_Work item 1_: Take the lines of the listing from the one containing "to our calendar." through the one containing "The intent is", inclusive, and swap "consolidated" for "unified". Give back only those lines, with nothing else altered.

_Reading text_:
--- --- ---
Elias v The Queen
| Jurisdiction | Australia Federal only |
| Court | High Court |
| Judge | French CJ,Hayne,Kiefel,Bell,Keane JJ |
| Judgment Date | 27 June 2013 |
| Neutral Citation | [2013] HCA 31 |
| Docket Number | Matter No M29/2013 |
| Date | 27 June 2013 |
[2013] HCA 31
HIGH COURT OF AUSTRALIA
French CJ, Hayne, Kiefel, Bell and Keane JJ
Matter No M29/2013
Matter No M25/2013
P F Tehan QC with D D Gurvich for the appellant in M29/2013 (instructed by Emma Turnbull Criminal Law)
L C Carter for the appellant in M25/2013 (instructed by C. Marshall & Associates)
G J C Silbert SC with B L Sonnet for the first respondent in both matters (instructed by Solicitor for Public Prosecutions (Vic))
Submitting appearance for the second respondent in both matters
Sentencing Act 1991 (Vic), s 5(1), (2).
Criminal law — Sentence — Where offence carries higher maximum penalty than other offence for which offender could have been prosecuted — Whether sentencing judge required to take lesser maximum penalty for other offence into account as mitigating factor — Whether R v Liang (1995) 124 FLR 350 should be followed.
Criminal law — Respective roles of prosecution and sentencing judge — Whether appropriate for sentencing judge to have regard to other offence which judge considers as appropriate or more appropriate to facts of case.
Matter No M29/2013
Appeal dismissed.
Matter No M25/2013
Appeal dismissed.
French CJ, Hayne, Kiefel, Bell and Keane JJ. These appeals were heard together. They raise for consideration the existence and scope of a claimed common law principle of sentencing. The principle, stated by the Court of Appeal of the Supreme Court of Victoria in R v Liang, requires a sentencing judge to take into account in mitigation of sentence that there is a ‘less punitive offence’ on which the prosecution could have proceeded and which is ‘as appropriate or even more appropriate’ to the facts than the charge for which the offender is being sentenced 1.
--- --- ---
_The input_:
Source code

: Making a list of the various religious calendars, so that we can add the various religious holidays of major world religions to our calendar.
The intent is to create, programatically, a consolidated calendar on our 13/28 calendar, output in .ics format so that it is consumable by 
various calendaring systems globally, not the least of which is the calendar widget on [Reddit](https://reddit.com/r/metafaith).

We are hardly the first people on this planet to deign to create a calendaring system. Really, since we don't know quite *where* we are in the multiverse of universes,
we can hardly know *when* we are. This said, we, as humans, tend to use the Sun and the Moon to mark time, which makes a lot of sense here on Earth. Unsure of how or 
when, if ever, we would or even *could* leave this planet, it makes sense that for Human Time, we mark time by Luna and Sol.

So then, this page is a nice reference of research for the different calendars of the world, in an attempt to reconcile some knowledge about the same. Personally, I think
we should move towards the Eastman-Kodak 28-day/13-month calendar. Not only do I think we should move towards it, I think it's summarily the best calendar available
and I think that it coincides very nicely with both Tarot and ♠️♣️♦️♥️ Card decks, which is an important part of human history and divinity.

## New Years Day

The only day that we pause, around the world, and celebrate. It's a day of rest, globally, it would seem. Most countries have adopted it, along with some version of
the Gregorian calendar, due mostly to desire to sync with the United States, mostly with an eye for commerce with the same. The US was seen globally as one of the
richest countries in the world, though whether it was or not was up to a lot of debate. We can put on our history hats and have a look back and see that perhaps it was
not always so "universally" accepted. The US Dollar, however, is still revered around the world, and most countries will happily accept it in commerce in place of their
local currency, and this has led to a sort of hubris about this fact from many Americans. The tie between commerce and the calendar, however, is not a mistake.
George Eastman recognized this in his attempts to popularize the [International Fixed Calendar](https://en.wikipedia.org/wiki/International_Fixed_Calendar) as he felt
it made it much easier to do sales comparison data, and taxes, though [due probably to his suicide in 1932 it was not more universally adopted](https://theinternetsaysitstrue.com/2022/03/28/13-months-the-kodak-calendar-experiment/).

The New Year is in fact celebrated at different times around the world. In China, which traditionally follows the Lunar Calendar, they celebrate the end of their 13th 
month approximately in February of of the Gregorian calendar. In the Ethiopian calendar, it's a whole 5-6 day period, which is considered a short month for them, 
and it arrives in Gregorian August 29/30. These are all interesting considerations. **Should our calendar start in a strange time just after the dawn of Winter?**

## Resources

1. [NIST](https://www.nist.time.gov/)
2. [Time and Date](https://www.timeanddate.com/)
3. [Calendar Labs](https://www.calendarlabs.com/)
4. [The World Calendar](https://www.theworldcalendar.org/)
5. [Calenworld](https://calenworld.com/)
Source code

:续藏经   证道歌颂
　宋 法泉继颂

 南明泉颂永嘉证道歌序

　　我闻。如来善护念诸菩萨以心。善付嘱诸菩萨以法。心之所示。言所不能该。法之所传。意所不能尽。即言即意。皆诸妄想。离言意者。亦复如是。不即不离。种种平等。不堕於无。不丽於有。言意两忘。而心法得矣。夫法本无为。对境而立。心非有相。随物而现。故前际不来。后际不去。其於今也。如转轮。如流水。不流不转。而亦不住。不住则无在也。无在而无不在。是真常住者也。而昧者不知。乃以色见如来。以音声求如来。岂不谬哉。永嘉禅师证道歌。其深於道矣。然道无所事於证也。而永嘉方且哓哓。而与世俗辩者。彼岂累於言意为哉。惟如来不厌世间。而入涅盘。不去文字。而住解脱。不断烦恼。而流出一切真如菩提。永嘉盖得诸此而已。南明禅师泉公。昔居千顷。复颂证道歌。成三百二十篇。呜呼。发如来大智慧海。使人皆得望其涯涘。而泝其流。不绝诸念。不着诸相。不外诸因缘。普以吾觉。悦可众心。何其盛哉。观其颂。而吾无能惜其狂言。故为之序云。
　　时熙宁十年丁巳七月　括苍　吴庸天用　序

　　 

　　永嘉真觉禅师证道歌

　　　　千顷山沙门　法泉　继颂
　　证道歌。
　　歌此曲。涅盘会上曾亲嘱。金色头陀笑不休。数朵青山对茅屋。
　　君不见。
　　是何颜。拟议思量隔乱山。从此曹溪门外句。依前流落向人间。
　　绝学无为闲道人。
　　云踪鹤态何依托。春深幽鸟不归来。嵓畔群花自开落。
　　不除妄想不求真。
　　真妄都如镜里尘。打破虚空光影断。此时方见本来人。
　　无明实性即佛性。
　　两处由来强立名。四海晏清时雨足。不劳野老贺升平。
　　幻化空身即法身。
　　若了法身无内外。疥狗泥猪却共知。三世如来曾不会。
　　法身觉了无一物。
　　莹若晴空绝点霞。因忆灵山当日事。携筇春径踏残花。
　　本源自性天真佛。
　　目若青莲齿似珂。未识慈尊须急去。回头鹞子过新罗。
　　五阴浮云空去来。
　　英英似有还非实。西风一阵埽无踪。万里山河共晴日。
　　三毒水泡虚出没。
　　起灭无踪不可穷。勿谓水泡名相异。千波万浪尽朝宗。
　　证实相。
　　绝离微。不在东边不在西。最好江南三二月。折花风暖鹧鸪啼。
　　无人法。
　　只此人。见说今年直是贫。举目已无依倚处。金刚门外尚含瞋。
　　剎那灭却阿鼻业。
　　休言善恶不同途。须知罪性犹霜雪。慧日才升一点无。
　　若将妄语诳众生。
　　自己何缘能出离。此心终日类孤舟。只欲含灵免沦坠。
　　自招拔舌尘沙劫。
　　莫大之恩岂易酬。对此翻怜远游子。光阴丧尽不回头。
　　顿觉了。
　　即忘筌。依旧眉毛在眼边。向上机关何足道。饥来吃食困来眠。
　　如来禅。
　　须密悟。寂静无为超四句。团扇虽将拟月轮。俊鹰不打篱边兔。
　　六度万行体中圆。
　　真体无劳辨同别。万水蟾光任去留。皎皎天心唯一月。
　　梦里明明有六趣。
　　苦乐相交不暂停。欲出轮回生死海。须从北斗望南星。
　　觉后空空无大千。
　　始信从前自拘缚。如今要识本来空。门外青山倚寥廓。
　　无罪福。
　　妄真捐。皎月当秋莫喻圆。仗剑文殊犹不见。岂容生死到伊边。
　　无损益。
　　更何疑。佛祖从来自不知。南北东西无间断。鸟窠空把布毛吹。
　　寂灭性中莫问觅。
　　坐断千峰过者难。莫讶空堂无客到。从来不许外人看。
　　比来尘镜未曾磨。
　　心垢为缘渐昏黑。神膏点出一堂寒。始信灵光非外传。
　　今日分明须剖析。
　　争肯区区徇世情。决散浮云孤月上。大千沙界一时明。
--- --- ---
_Work item 2_: According to the Elias v The Queen judgment, what was the outcome of each appeal?

_Your response 1_:
: Making a list of the various religious calendars, so that we can add the various religious holidays of major world religions to our calendar.
The intent is to create, programatically, a unified calendar on our 13/28 calendar, output in .ics format so that it is consumable by 

_Your response 2_: Both appeals were dismissed.